What you are asked to do >>
Transcribe every item below line by line, keeping each character and line break unchanged.

╭─ Given information

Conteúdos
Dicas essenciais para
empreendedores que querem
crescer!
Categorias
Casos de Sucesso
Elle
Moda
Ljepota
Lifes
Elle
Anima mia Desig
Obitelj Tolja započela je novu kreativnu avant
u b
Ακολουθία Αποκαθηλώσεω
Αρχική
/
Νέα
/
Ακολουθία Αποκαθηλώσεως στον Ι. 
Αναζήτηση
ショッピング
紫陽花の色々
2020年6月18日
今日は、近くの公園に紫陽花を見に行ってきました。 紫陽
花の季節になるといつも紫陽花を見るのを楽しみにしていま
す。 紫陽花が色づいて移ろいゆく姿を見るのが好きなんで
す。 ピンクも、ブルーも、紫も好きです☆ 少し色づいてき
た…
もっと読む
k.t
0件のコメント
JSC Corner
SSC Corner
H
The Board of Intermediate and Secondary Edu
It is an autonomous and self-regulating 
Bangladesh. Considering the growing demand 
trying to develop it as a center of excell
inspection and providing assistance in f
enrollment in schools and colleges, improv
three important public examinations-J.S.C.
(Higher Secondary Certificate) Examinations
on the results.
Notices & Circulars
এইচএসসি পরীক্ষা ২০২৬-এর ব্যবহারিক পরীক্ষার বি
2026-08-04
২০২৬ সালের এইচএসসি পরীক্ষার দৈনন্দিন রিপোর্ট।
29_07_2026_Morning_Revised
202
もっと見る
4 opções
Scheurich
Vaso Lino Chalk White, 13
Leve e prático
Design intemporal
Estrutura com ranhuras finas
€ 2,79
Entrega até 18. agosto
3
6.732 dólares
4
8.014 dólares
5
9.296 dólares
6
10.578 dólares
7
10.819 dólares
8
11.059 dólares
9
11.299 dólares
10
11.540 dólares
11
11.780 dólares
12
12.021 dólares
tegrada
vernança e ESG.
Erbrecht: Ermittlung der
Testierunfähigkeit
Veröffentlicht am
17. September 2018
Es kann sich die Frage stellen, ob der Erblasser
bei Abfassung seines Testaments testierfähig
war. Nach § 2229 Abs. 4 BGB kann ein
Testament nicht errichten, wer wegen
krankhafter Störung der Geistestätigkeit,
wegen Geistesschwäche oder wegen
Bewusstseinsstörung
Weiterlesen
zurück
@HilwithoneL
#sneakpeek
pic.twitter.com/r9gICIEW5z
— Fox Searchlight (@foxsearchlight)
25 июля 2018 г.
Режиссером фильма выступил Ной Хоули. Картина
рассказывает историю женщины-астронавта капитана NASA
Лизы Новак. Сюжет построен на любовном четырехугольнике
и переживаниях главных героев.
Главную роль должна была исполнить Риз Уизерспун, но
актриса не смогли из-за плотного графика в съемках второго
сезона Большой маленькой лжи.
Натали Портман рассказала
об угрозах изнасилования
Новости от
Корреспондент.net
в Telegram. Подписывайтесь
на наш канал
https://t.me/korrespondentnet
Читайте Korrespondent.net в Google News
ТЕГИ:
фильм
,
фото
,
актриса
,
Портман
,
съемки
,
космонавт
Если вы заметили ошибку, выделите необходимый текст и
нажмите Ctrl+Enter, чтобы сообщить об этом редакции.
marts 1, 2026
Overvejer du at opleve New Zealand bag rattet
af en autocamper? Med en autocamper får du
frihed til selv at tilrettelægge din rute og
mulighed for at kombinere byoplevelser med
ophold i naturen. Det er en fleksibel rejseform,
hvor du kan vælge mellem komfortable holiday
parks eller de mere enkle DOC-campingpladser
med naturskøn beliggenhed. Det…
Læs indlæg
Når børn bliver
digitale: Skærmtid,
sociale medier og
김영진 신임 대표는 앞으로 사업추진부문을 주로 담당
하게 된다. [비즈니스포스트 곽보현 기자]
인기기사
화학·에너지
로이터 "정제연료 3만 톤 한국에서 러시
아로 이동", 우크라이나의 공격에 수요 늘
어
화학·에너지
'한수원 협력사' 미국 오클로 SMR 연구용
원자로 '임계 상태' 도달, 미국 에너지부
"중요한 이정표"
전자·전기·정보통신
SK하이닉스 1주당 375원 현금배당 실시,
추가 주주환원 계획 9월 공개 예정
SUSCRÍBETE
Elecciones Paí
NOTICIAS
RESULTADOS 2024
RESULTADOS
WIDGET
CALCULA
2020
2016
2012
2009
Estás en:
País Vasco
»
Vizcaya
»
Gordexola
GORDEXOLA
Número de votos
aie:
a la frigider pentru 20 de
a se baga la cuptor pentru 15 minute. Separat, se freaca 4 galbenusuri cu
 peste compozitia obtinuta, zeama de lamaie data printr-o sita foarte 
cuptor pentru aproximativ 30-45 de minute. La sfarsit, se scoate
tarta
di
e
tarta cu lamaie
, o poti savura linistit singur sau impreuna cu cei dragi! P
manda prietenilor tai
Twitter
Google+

╰─

Result for this task >>
Conteúdos
Dicas essenciais para
empreendedores que querem
crescer!
Categorias
Casos de Sucesso
Elle
Moda
Ljepota
Lifes
Elle
Anima mia Desig
Obitelj Tolja započela je novu kreativnu avant
u b
Ακολουθία Αποκαθηλώσεω
Αρχική
/
Νέα
/
Ακολουθία Αποκαθηλώσεως στον Ι. 
Αναζήτηση
ショッピング
紫陽花の色々
2020年6月18日
今日は、近くの公園に紫陽花を見に行ってきました。 紫陽
花の季節になるといつも紫陽花を見るのを楽しみにしていま
す。 紫陽花が色づいて移ろいゆく姿を見るのが好きなんで
す。 ピンクも、ブルーも、紫も好きです☆ 少し色づいてき
た…
もっと読む
k.t
0件のコメント
JSC Corner
SSC Corner
H
The Board of Intermediate and Secondary Edu
It is an autonomous and self-regulating 
Bangladesh. Considering the growing demand 
trying to develop it as a center of excell
inspection and providing assistance in f
enrollment in schools and colleges, improv
three important public examinations-J.S.C.
(Higher Secondary Certificate) Examinations
on the results.
Notices & Circulars
এইচএসসি পরীক্ষা ২০২৬-এর ব্যবহারিক পরীক্ষার বি
2026-08-04
২০২৬ সালের এইচএসসি পরীক্ষার দৈনন্দিন রিপোর্ট।
29_07_2026_Morning_Revised
202
もっと見る
4 opções
Scheurich
Vaso Lino Chalk White, 13
Leve e prático
Design intemporal
Estrutura com ranhuras finas
€ 2,79
Entrega até 18. agosto
3
6.732 dólares
4
8.014 dólares
5
9.296 dólares
6
10.578 dólares
7
10.819 dólares
8
11.059 dólares
9
11.299 dólares
10
11.540 dólares
11
11.780 dólares
12
12.021 dólares
tegrada
vernança e ESG.
Erbrecht: Ermittlung der
Testierunfähigkeit
Veröffentlicht am
17. September 2018
Es kann sich die Frage stellen, ob der Erblasser
bei Abfassung seines Testaments testierfähig
war. Nach § 2229 Abs. 4 BGB kann ein
Testament nicht errichten, wer wegen
krankhafter Störung der Geistestätigkeit,
wegen Geistesschwäche oder wegen
Bewusstseinsstörung
Weiterlesen
zurück
@HilwithoneL
#sneakpeek
pic.twitter.com/r9gICIEW5z
— Fox Searchlight (@foxsearchlight)
25 июля 2018 г.
Режиссером фильма выступил Ной Хоули. Картина
рассказывает историю женщины-астронавта капитана NASA
Лизы Новак. Сюжет построен на любовном четырехугольнике
и переживаниях главных героев.
Главную роль должна была исполнить Риз Уизерспун, но
актриса не смогли из-за плотного графика в съемках второго
сезона Большой маленькой лжи.
Натали Портман рассказала
об угрозах изнасилования
Новости от
Корреспондент.net
в Telegram. Подписывайтесь
на наш канал
https://t.me/korrespondentnet
Читайте Korrespondent.net в Google News
ТЕГИ:
фильм
,
фото
,
актриса
,
Портман
,
съемки
,
космонавт
Если вы заметили ошибку, выделите необходимый текст и
нажмите Ctrl+Enter, чтобы сообщить об этом редакции.
marts 1, 2026
Overvejer du at opleve New Zealand bag rattet
af en autocamper? Med en autocamper får du
frihed til selv at tilrettelægge din rute og
mulighed for at kombinere byoplevelser med
ophold i naturen. Det er en fleksibel rejseform,
hvor du kan vælge mellem komfortable holiday
parks eller de mere enkle DOC-campingpladser
med naturskøn beliggenhed. Det…
Læs indlæg
Når børn bliver
digitale: Skærmtid,
sociale medier og
김영진 신임 대표는 앞으로 사업추진부문을 주로 담당
하게 된다. [비즈니스포스트 곽보현 기자]
인기기사
화학·에너지
로이터 "정제연료 3만 톤 한국에서 러시
아로 이동", 우크라이나의 공격에 수요 늘
어
화학·에너지
'한수원 협력사' 미국 오클로 SMR 연구용
원자로 '임계 상태' 도달, 미국 에너지부
"중요한 이정표"
전자·전기·정보통신
SK하이닉스 1주당 375원 현금배당 실시,
추가 주주환원 계획 9월 공개 예정
SUSCRÍBETE
Elecciones Paí
NOTICIAS
RESULTADOS 2024
RESULTADOS
WIDGET
CALCULA
2020
2016
2012
2009
Estás en:
País Vasco
»
Vizcaya
»
Gordexola
GORDEXOLA
Número de votos
aie:
a la frigider pentru 20 de
a se baga la cuptor pentru 15 minute. Separat, se freaca 4 galbenusuri cu
 peste compozitia obtinuta, zeama de lamaie data printr-o sita foarte 
cuptor pentru aproximativ 30-45 de minute. La sfarsit, se scoate
tarta
di
e
tarta cu lamaie
, o poti savura linistit singur sau impreuna cu cei dragi! P
manda prietenilor tai
Twitter
Google+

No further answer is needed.